━━━ ФРАГМЕНТ ДОКУМЕНТА ━━━

Обратимся сначала к нашему примеру. – Разумеется, социальной идеологии крестьянства в Германии XVI в. не понять, не поняв его социального положения. Надо знать реальные отношения между крестьянами и господами, крестьянами и горожанами, повинности и оброки, лежавшие на первых, степень их зажиточности, т. е. размер их доходов и владеемой ими земли и т. д. Но какой смысл всего этого? Взаимоотношение между крестьянином и господином вовсе не является внешним, поддающимся числовому выражению фактом. Оно может быть определяемо или нет нормами права и обычая. Но даже, если оно всецело определено точною нормою, чего никогда и нигде еще не бывало, сама норма есть факт порядка психического, для историка, к тому же, существенный не в отвлеченности своей, а в конкретности. Важно, как представлял себе норму «средний» крестьянин, признавал ли он ее справедливою, выполнял ли он ее за страх или за совесть. Не зная этого, совершенно бесполезно говорить о нормах права в той связи, в какой они существенны для истории. Точно так же мало численно определить, сколько рабочего времени отнимали у крестьянина повинности и какую часть его расхода составлял оброк. Какою бы точностью ни отличались установленные нами цифры, сами они ровно ничего не означают, ничего «не говорят». Чтобы они заговорили, надо знать «субъективное» отношение к ним крестьянина. При тех же самых повинностях и при той же степени зажиточности возможны очень разные душевные состояния: в одних случаях добросовестное выполнение своих обязанностей и уважение к правам господина (например – в некоторых, «реакционных», районах революционной Франции), в других – негодование на произвол, революционные настроения и т. п. Если отношение крестьянина к его социальному положению нам известно, тогда числовая характеристика второго может быть для нас удобным вспомогательным средством, знаком или аббревиатурой. Вместо того, чтобы каждый раз описывать конкретное хозяйство, как соответственным образом воспринимаемое хозяином, удобнее кратко называть число десятин или гуф.[6] Особенно это удобно тогда, когда нам удается связать разные психологические типы с разными числовыми знаками. Но если мы за цифрою не воспринимаем, хотя бы смутно, человека, цифра для нас совершенно бесполезна. Все это банальные истины. Приходится, к сожалению, их повторять пред лицом наивной веры, что история свободится к росту капитала, ренты, цен и т. д.
Итак, «внешнее» для историка является лишь знаком внутреннего, символом или, лучше сказать, аббревиатурой, которая применима только в очень ограниченной сфере и далеко не всегда требует особенной точности. А возвращаясь к «внутреннему» или «субъективному», понимая, например, социальное положение в смысле некоторого социально-психического факта или, вернее, процесса, мы возвращаемся к уже установленным нами тезисам.
Социальные отношения, социальный строй, как и право, и государство, и общество, и класс, суть некоторые психические реальности, природу которых, конечно, надо выяснить, что и будет сделано в дальнейшем, но которые, во всяком случае, не существуют без индивидуумов и внешне не выразимы и не разъединимы иначе, как условно и путем аббревиатур. То же самое следует сказать и о социальном или хозяйственном положении. При исследовании его большую помощь могут оказать точные статистические данные, цифры. Но все эти цифры – только знаки скрытой за нами реальности и совсем не обладают тем же смыслом и значением, каким обладают они в науках о материальной природе. Предмет истории всегда социально-психическое; и только на основе психического возможен исторический синтез.

━━━

Перепишите отрывок текста о предмете истории, начиная со слов «Социальные отношения, социальный» и заканчивая словами «возможен исторический синтез.», заменив «цифры» на «числа». Следующие далее записи — отдельный материал.

━━━ ЗАПИСИ НАБОРА ДАННЫХ ━━━

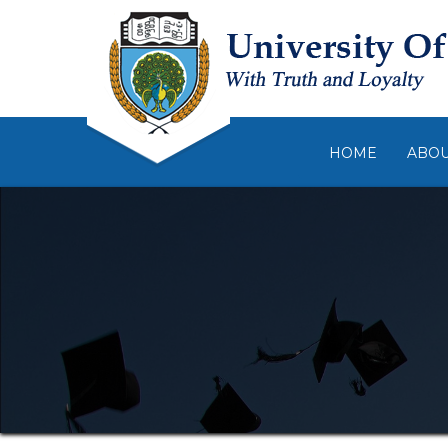
HOME
ABO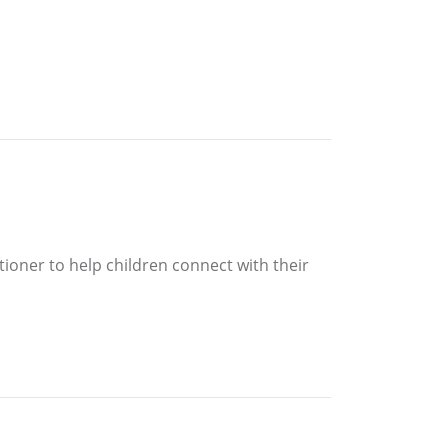
itioner to help children connect with their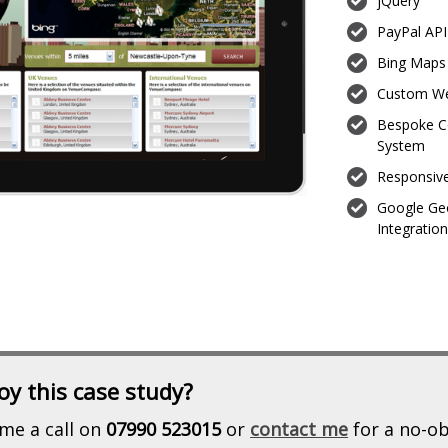
jQuery
PayPal API
Bing Maps 
Custom We
Bespoke C
System
Responsiv
Google Ge
Integratio
oy this case study?
me a call on
07990 523015
or
contact me
for a no-ob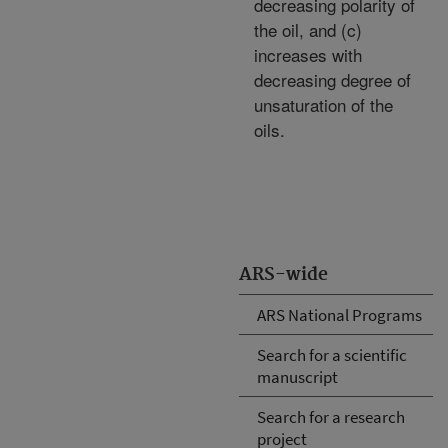
decreasing polarity of
the oil, and (c)
increases with
decreasing degree of
unsaturation of the
oils.
ARS-wide
ARS National Programs
Search for a scientific
manuscript
Search for a research
project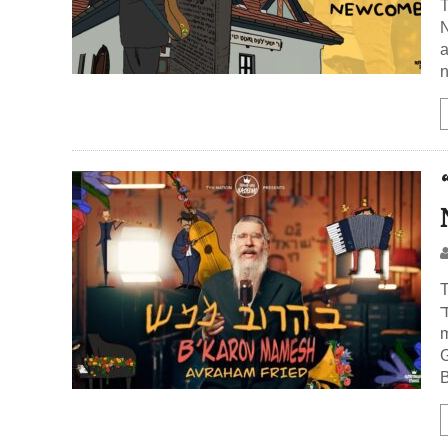
N
a
n
T
אברהם
m
B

━━━

* **РЕШЕНИЕ ЗАДАНИЯ**
Социальные отношения, социальный строй, как и право, и государство, и общество, и класс, суть некоторые психические реальности, природу которых, конечно, надо выяснить, что и будет сделано в дальнейшем, но которые, во всяком случае, не существуют без индивидуумов и внешне не выразимы и не разъединимы иначе, как условно и путем аббревиатур. То же самое следует сказать и о социальном или хозяйственном положении. При исследовании его большую помощь могут оказать точные статистические данные, числа. Но все эти числа – только знаки скрытой за нами реальности и совсем не обладают тем же смыслом и значением, каким обладают они в науках о материальной природе. Предмет истории всегда социально-психическое; и только на основе психического возможен исторический синтез.